Dataset entries

# # # #

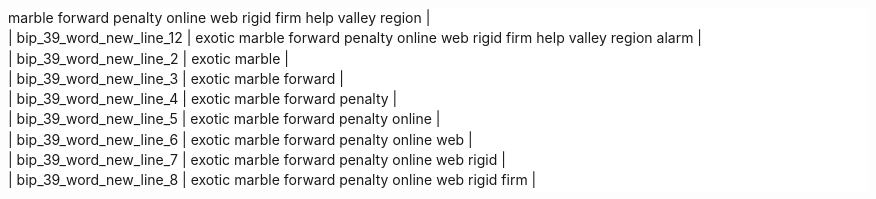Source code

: marble
forward
penalty
online
web
rigid
firm
help
valley
region |  
| bip_39_word_new_line_12 | exotic
marble
forward
penalty
online
web
rigid
firm
help
valley
region
alarm |  
| bip_39_word_new_line_2 | exotic
marble |  
| bip_39_word_new_line_3 | exotic
marble
forward |  
| bip_39_word_new_line_4 | exotic
marble
forward
penalty |  
| bip_39_word_new_line_5 | exotic
marble
forward
penalty
online |  
| bip_39_word_new_line_6 | exotic
marble
forward
penalty
online
web |  
| bip_39_word_new_line_7 | exotic
marble
forward
penalty
online
web
rigid |  
| bip_39_word_new_line_8 | exotic
marble
forward
penalty
online
web
rigid
firm |  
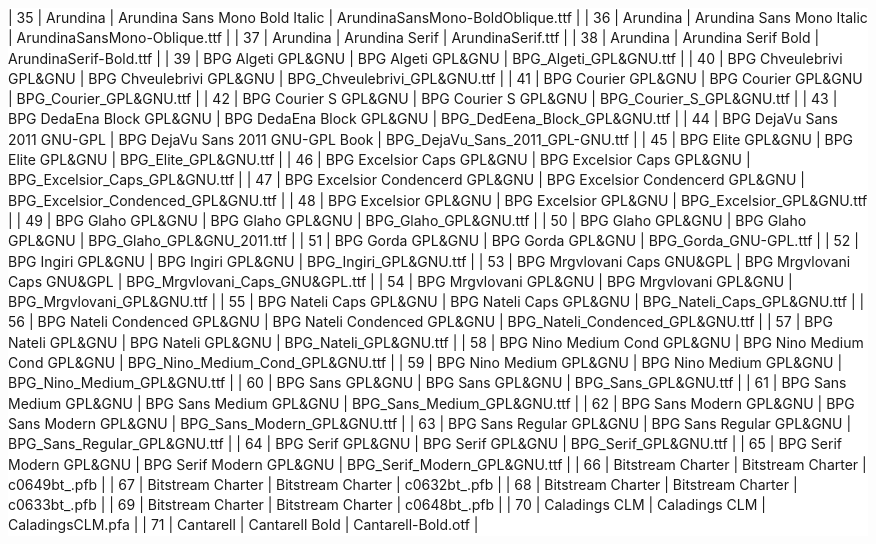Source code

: | 35 | Arundina | Arundina Sans Mono Bold Italic | ArundinaSansMono-BoldOblique.ttf |
| 36 | Arundina | Arundina Sans Mono Italic | ArundinaSansMono-Oblique.ttf |
| 37 | Arundina | Arundina Serif | ArundinaSerif.ttf |
| 38 | Arundina | Arundina Serif Bold | ArundinaSerif-Bold.ttf |
| 39 | BPG Algeti GPL&GNU | BPG Algeti GPL&GNU | BPG_Algeti_GPL&GNU.ttf |
| 40 | BPG Chveulebrivi GPL&GNU | BPG Chveulebrivi GPL&GNU | BPG_Chveulebrivi_GPL&GNU.ttf |
| 41 | BPG Courier GPL&GNU | BPG Courier GPL&GNU | BPG_Courier_GPL&GNU.ttf |
| 42 | BPG Courier S GPL&GNU | BPG Courier S GPL&GNU | BPG_Courier_S_GPL&GNU.ttf |
| 43 | BPG DedaEna Block GPL&GNU | BPG DedaEna Block GPL&GNU | BPG_DedEena_Block_GPL&GNU.ttf |
| 44 | BPG DejaVu Sans 2011 GNU-GPL | BPG DejaVu Sans 2011 GNU-GPL Book | BPG_DejaVu_Sans_2011_GPL-GNU.ttf |
| 45 | BPG Elite GPL&GNU | BPG Elite GPL&GNU | BPG_Elite_GPL&GNU.ttf |
| 46 | BPG Excelsior Caps GPL&GNU | BPG Excelsior Caps GPL&GNU | BPG_Excelsior_Caps_GPL&GNU.ttf |
| 47 | BPG Excelsior Condencerd GPL&GNU | BPG Excelsior Condencerd GPL&GNU | BPG_Excelsior_Condenced_GPL&GNU.ttf |
| 48 | BPG Excelsior GPL&GNU | BPG Excelsior GPL&GNU | BPG_Excelsior_GPL&GNU.ttf |
| 49 | BPG Glaho GPL&GNU | BPG Glaho GPL&GNU | BPG_Glaho_GPL&GNU.ttf |
| 50 | BPG Glaho GPL&GNU | BPG Glaho GPL&GNU | BPG_Glaho_GPL&GNU_2011.ttf |
| 51 | BPG Gorda GPL&GNU | BPG Gorda GPL&GNU | BPG_Gorda_GNU-GPL.ttf |
| 52 | BPG Ingiri GPL&GNU | BPG Ingiri GPL&GNU | BPG_Ingiri_GPL&GNU.ttf |
| 53 | BPG Mrgvlovani Caps GNU&GPL | BPG Mrgvlovani Caps GNU&GPL | BPG_Mrgvlovani_Caps_GNU&GPL.ttf |
| 54 | BPG Mrgvlovani GPL&GNU | BPG Mrgvlovani GPL&GNU | BPG_Mrgvlovani_GPL&GNU.ttf |
| 55 | BPG Nateli Caps GPL&GNU | BPG Nateli Caps GPL&GNU | BPG_Nateli_Caps_GPL&GNU.ttf |
| 56 | BPG Nateli Condenced GPL&GNU | BPG Nateli Condenced GPL&GNU | BPG_Nateli_Condenced_GPL&GNU.ttf |
| 57 | BPG Nateli GPL&GNU | BPG Nateli GPL&GNU | BPG_Nateli_GPL&GNU.ttf |
| 58 | BPG Nino Medium Cond GPL&GNU | BPG Nino Medium Cond GPL&GNU | BPG_Nino_Medium_Cond_GPL&GNU.ttf |
| 59 | BPG Nino Medium GPL&GNU | BPG Nino Medium GPL&GNU | BPG_Nino_Medium_GPL&GNU.ttf |
| 60 | BPG Sans GPL&GNU | BPG Sans GPL&GNU | BPG_Sans_GPL&GNU.ttf |
| 61 | BPG Sans Medium GPL&GNU | BPG Sans Medium GPL&GNU | BPG_Sans_Medium_GPL&GNU.ttf |
| 62 | BPG Sans Modern GPL&GNU | BPG Sans Modern GPL&GNU | BPG_Sans_Modern_GPL&GNU.ttf |
| 63 | BPG Sans Regular GPL&GNU | BPG Sans Regular GPL&GNU | BPG_Sans_Regular_GPL&GNU.ttf |
| 64 | BPG Serif GPL&GNU | BPG Serif GPL&GNU | BPG_Serif_GPL&GNU.ttf |
| 65 | BPG Serif Modern GPL&GNU | BPG Serif Modern GPL&GNU | BPG_Serif_Modern_GPL&GNU.ttf |
| 66 | Bitstream Charter | Bitstream Charter | c0649bt_.pfb |
| 67 | Bitstream Charter | Bitstream Charter | c0632bt_.pfb |
| 68 | Bitstream Charter | Bitstream Charter | c0633bt_.pfb |
| 69 | Bitstream Charter | Bitstream Charter | c0648bt_.pfb |
| 70 | Caladings CLM | Caladings CLM | CaladingsCLM.pfa |
| 71 | Cantarell | Cantarell Bold | Cantarell-Bold.otf |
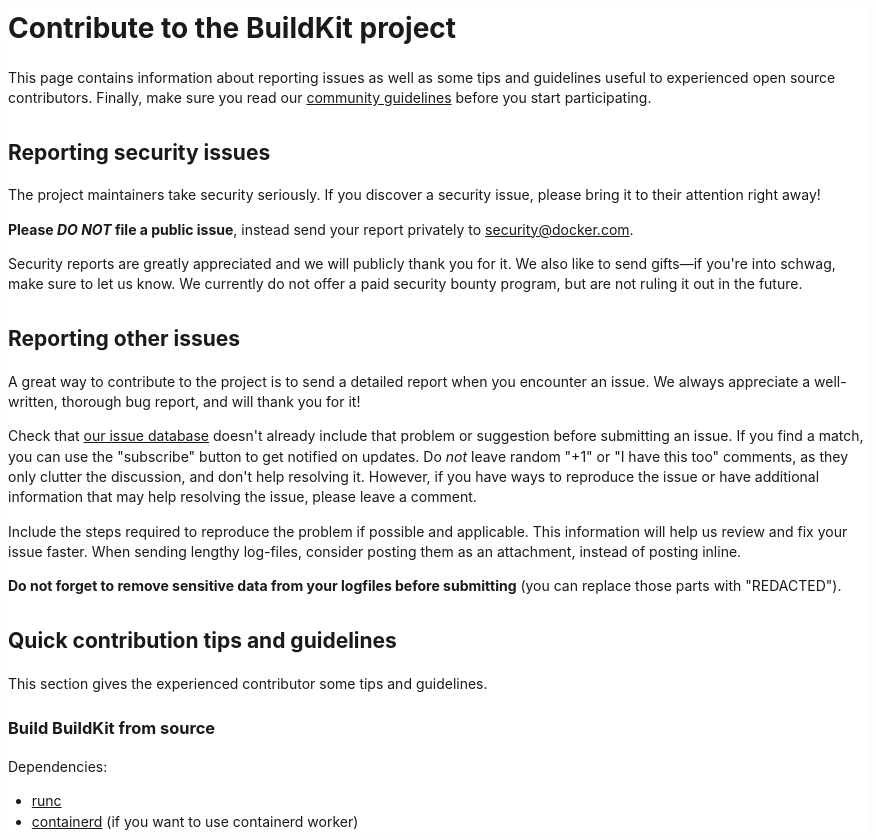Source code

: # Contribute to the BuildKit project

This page contains information about reporting issues as well as some tips and
guidelines useful to experienced open source contributors. Finally, make sure
you read our [community guidelines](https://github.com/moby/moby/blob/master/CONTRIBUTING.md#moby-community-guidelines)
before you start participating.

## Reporting security issues

The project maintainers take security seriously. If you discover a security
issue, please bring it to their attention right away!

**Please _DO NOT_ file a public issue**, instead send your report privately to
[security@docker.com](mailto:security@docker.com).

Security reports are greatly appreciated and we will publicly thank you for it.
We also like to send gifts&mdash;if you're into schwag, make sure to let
us know. We currently do not offer a paid security bounty program, but are not
ruling it out in the future.

## Reporting other issues

A great way to contribute to the project is to send a detailed report when you
encounter an issue. We always appreciate a well-written, thorough bug report,
and will thank you for it!

Check that [our issue database](https://github.com/moby/buildkit/issues)
doesn't already include that problem or suggestion before submitting an issue.
If you find a match, you can use the "subscribe" button to get notified on
updates. Do *not* leave random "+1" or "I have this too" comments, as they
only clutter the discussion, and don't help resolving it. However, if you
have ways to reproduce the issue or have additional information that may help
resolving the issue, please leave a comment.

Include the steps required to reproduce the problem if possible and applicable.
This information will help us review and fix your issue faster. When sending
lengthy log-files, consider posting them as an attachment, instead of posting
inline.

**Do not forget to remove sensitive data from your logfiles before submitting**
 (you can replace those parts with "REDACTED").

## Quick contribution tips and guidelines

This section gives the experienced contributor some tips and guidelines.

### Build BuildKit from source

Dependencies:

- [runc](https://github.com/opencontainers/runc)
- [containerd](https://github.com/containerd/containerd) (if you want to use containerd worker)
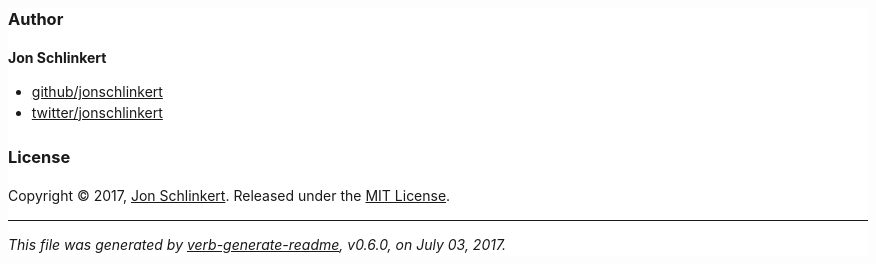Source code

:### Author

**Jon Schlinkert**

* [github/jonschlinkert](https://github.com/jonschlinkert)
* [twitter/jonschlinkert](https://twitter.com/jonschlinkert)

### License

Copyright © 2017, [Jon Schlinkert](https://github.com/jonschlinkert).
Released under the [MIT License](LICENSE).

***

_This file was generated by [verb-generate-readme](https://github.com/verbose/verb-generate-readme), v0.6.0, on July 03, 2017._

# # # #

AIM OF THE EXERCISE: Quote the source text of every item above word for word, leaving the pictures out of your answer.

ANSWER TO THE EXERCISE:
Source code

: marble
forward
penalty
online
web
rigid
firm
help
valley
region |  
| bip_39_word_new_line_12 | exotic
marble
forward
penalty
online
web
rigid
firm
help
valley
region
alarm |  
| bip_39_word_new_line_2 | exotic
marble |  
| bip_39_word_new_line_3 | exotic
marble
forward |  
| bip_39_word_new_line_4 | exotic
marble
forward
penalty |  
| bip_39_word_new_line_5 | exotic
marble
forward
penalty
online |  
| bip_39_word_new_line_6 | exotic
marble
forward
penalty
online
web |  
| bip_39_word_new_line_7 | exotic
marble
forward
penalty
online
web
rigid |  
| bip_39_word_new_line_8 | exotic
marble
forward
penalty
online
web
rigid
firm |  
Source code

: | 35 | Arundina | Arundina Sans Mono Bold Italic | ArundinaSansMono-BoldOblique.ttf |
| 36 | Arundina | Arundina Sans Mono Italic | ArundinaSansMono-Oblique.ttf |
| 37 | Arundina | Arundina Serif | ArundinaSerif.ttf |
| 38 | Arundina | Arundina Serif Bold | ArundinaSerif-Bold.ttf |
| 39 | BPG Algeti GPL&GNU | BPG Algeti GPL&GNU | BPG_Algeti_GPL&GNU.ttf |
| 40 | BPG Chveulebrivi GPL&GNU | BPG Chveulebrivi GPL&GNU | BPG_Chveulebrivi_GPL&GNU.ttf |
| 41 | BPG Courier GPL&GNU | BPG Courier GPL&GNU | BPG_Courier_GPL&GNU.ttf |
| 42 | BPG Courier S GPL&GNU | BPG Courier S GPL&GNU | BPG_Courier_S_GPL&GNU.ttf |
| 43 | BPG DedaEna Block GPL&GNU | BPG DedaEna Block GPL&GNU | BPG_DedEena_Block_GPL&GNU.ttf |
| 44 | BPG DejaVu Sans 2011 GNU-GPL | BPG DejaVu Sans 2011 GNU-GPL Book | BPG_DejaVu_Sans_2011_GPL-GNU.ttf |
| 45 | BPG Elite GPL&GNU | BPG Elite GPL&GNU | BPG_Elite_GPL&GNU.ttf |
| 46 | BPG Excelsior Caps GPL&GNU | BPG Excelsior Caps GPL&GNU | BPG_Excelsior_Caps_GPL&GNU.ttf |
| 47 | BPG Excelsior Condencerd GPL&GNU | BPG Excelsior Condencerd GPL&GNU | BPG_Excelsior_Condenced_GPL&GNU.ttf |
| 48 | BPG Excelsior GPL&GNU | BPG Excelsior GPL&GNU | BPG_Excelsior_GPL&GNU.ttf |
| 49 | BPG Glaho GPL&GNU | BPG Glaho GPL&GNU | BPG_Glaho_GPL&GNU.ttf |
| 50 | BPG Glaho GPL&GNU | BPG Glaho GPL&GNU | BPG_Glaho_GPL&GNU_2011.ttf |
| 51 | BPG Gorda GPL&GNU | BPG Gorda GPL&GNU | BPG_Gorda_GNU-GPL.ttf |
| 52 | BPG Ingiri GPL&GNU | BPG Ingiri GPL&GNU | BPG_Ingiri_GPL&GNU.ttf |
| 53 | BPG Mrgvlovani Caps GNU&GPL | BPG Mrgvlovani Caps GNU&GPL | BPG_Mrgvlovani_Caps_GNU&GPL.ttf |
| 54 | BPG Mrgvlovani GPL&GNU | BPG Mrgvlovani GPL&GNU | BPG_Mrgvlovani_GPL&GNU.ttf |
| 55 | BPG Nateli Caps GPL&GNU | BPG Nateli Caps GPL&GNU | BPG_Nateli_Caps_GPL&GNU.ttf |
| 56 | BPG Nateli Condenced GPL&GNU | BPG Nateli Condenced GPL&GNU | BPG_Nateli_Condenced_GPL&GNU.ttf |
| 57 | BPG Nateli GPL&GNU | BPG Nateli GPL&GNU | BPG_Nateli_GPL&GNU.ttf |
| 58 | BPG Nino Medium Cond GPL&GNU | BPG Nino Medium Cond GPL&GNU | BPG_Nino_Medium_Cond_GPL&GNU.ttf |
| 59 | BPG Nino Medium GPL&GNU | BPG Nino Medium GPL&GNU | BPG_Nino_Medium_GPL&GNU.ttf |
| 60 | BPG Sans GPL&GNU | BPG Sans GPL&GNU | BPG_Sans_GPL&GNU.ttf |
| 61 | BPG Sans Medium GPL&GNU | BPG Sans Medium GPL&GNU | BPG_Sans_Medium_GPL&GNU.ttf |
| 62 | BPG Sans Modern GPL&GNU | BPG Sans Modern GPL&GNU | BPG_Sans_Modern_GPL&GNU.ttf |
| 63 | BPG Sans Regular GPL&GNU | BPG Sans Regular GPL&GNU | BPG_Sans_Regular_GPL&GNU.ttf |
| 64 | BPG Serif GPL&GNU | BPG Serif GPL&GNU | BPG_Serif_GPL&GNU.ttf |
| 65 | BPG Serif Modern GPL&GNU | BPG Serif Modern GPL&GNU | BPG_Serif_Modern_GPL&GNU.ttf |
| 66 | Bitstream Charter | Bitstream Charter | c0649bt_.pfb |
| 67 | Bitstream Charter | Bitstream Charter | c0632bt_.pfb |
| 68 | Bitstream Charter | Bitstream Charter | c0633bt_.pfb |
| 69 | Bitstream Charter | Bitstream Charter | c0648bt_.pfb |
| 70 | Caladings CLM | Caladings CLM | CaladingsCLM.pfa |
| 71 | Cantarell | Cantarell Bold | Cantarell-Bold.otf |
Source code

: # Contribute to the BuildKit project

This page contains information about reporting issues as well as some tips and
guidelines useful to experienced open source contributors. Finally, make sure
you read our [community guidelines](https://github.com/moby/moby/blob/master/CONTRIBUTING.md#moby-community-guidelines)
before you start participating.

## Reporting security issues

The project maintainers take security seriously. If you discover a security
issue, please bring it to their attention right away!

**Please _DO NOT_ file a public issue**, instead send your report privately to
[security@docker.com](mailto:security@docker.com).

Security reports are greatly appreciated and we will publicly thank you for it.
We also like to send gifts&mdash;if you're into schwag, make sure to let
us know. We currently do not offer a paid security bounty program, but are not
ruling it out in the future.

## Reporting other issues

A great way to contribute to the project is to send a detailed report when you
encounter an issue. We always appreciate a well-written, thorough bug report,
and will thank you for it!

Check that [our issue database](https://github.com/moby/buildkit/issues)
doesn't already include that problem or suggestion before submitting an issue.
If you find a match, you can use the "subscribe" button to get notified on
updates. Do *not* leave random "+1" or "I have this too" comments, as they
only clutter the discussion, and don't help resolving it. However, if you
have ways to reproduce the issue or have additional information that may help
resolving the issue, please leave a comment.

Include the steps required to reproduce the problem if possible and applicable.
This information will help us review and fix your issue faster. When sending
lengthy log-files, consider posting them as an attachment, instead of posting
inline.

**Do not forget to remove sensitive data from your logfiles before submitting**
 (you can replace those parts with "REDACTED").

## Quick contribution tips and guidelines

This section gives the experienced contributor some tips and guidelines.

### Build BuildKit from source

Dependencies:

- [runc](https://github.com/opencontainers/runc)
- [containerd](https://github.com/containerd/containerd) (if you want to use containerd worker)
Source code

:### Author

**Jon Schlinkert**

* [github/jonschlinkert](https://github.com/jonschlinkert)
* [twitter/jonschlinkert](https://twitter.com/jonschlinkert)

### License

Copyright © 2017, [Jon Schlinkert](https://github.com/jonschlinkert).
Released under the [MIT License](LICENSE).

***

_This file was generated by [verb-generate-readme](https://github.com/verbose/verb-generate-readme), v0.6.0, on July 03, 2017._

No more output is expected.